Gefahr VERHINDERN, Gefahr UMGEHEN, sich in SICHERHEIT BRINGEN, und „Kampf“ vermeiden – das ist das einzig rechtlich zulässige Notwehrkonzept. Gewaltanwendung allein dann, wenn ein Angriff auf Leib und Leben bereits stattfindet, und dann nur mit „angemessenen Mittel“. Die Eskalierung einer Situation oder die Teilnahme an einer Schlägerei etwa, schliesst dagegen eine juristische Verteidigung nach Notwehrgesetzen fast zu 100% im Voraus aus.
Unterlasse das aggressives Auftreten in der Öffentlichkeit und alle Äusserungen, die auf deine vorherige Absicht schliessen lassen, dass du Gewalt anwenden willst.
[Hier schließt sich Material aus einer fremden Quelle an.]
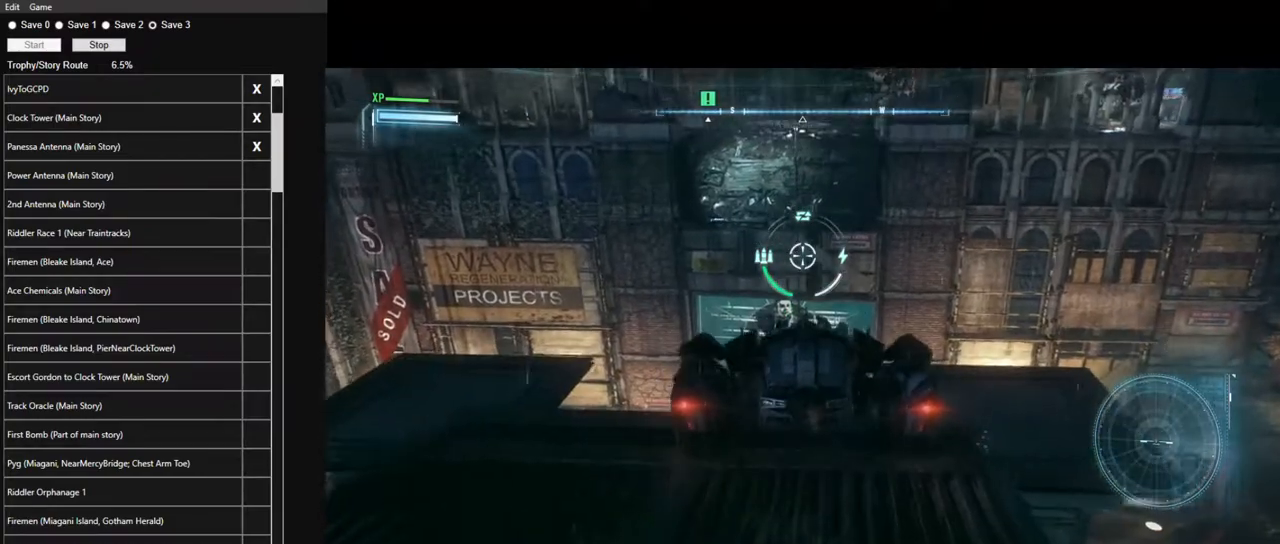
{"keys": ["w"], "mouse": [], "events": []}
Baue dein Training vollständig so um, dass Notwehr der Grundsatz aller deiner Handlungen wird. NICHT SIEGEN mit allen Mitteln, sondern Deeskalierung mit allen Mitteln.
Auch wenn es jetzt so klingt, dass dir quasi beide Arme hinterm Rücken gefesselt werden, und du dich aus der schlecht-möglichsten Lage heraus verteidigen musst – aber exakt DAS ist nötig, um auf der Basis der legalen Notwehr zu handeln.
Nicht Gewalt und Aggression sind die bessere Lösung, sondern Gesetz und Ordnung, Verhältnismässigkeit der Mittel und Deeskalierung. Verlässt du diesen Rahmen, wirst du in einer wirklichen Notwehrsituation vermutlich irgendwann mehr verlieren, als du gewinnen kannst.
Teil 1 dieses Artikels… Teil 2 dieses Artikel…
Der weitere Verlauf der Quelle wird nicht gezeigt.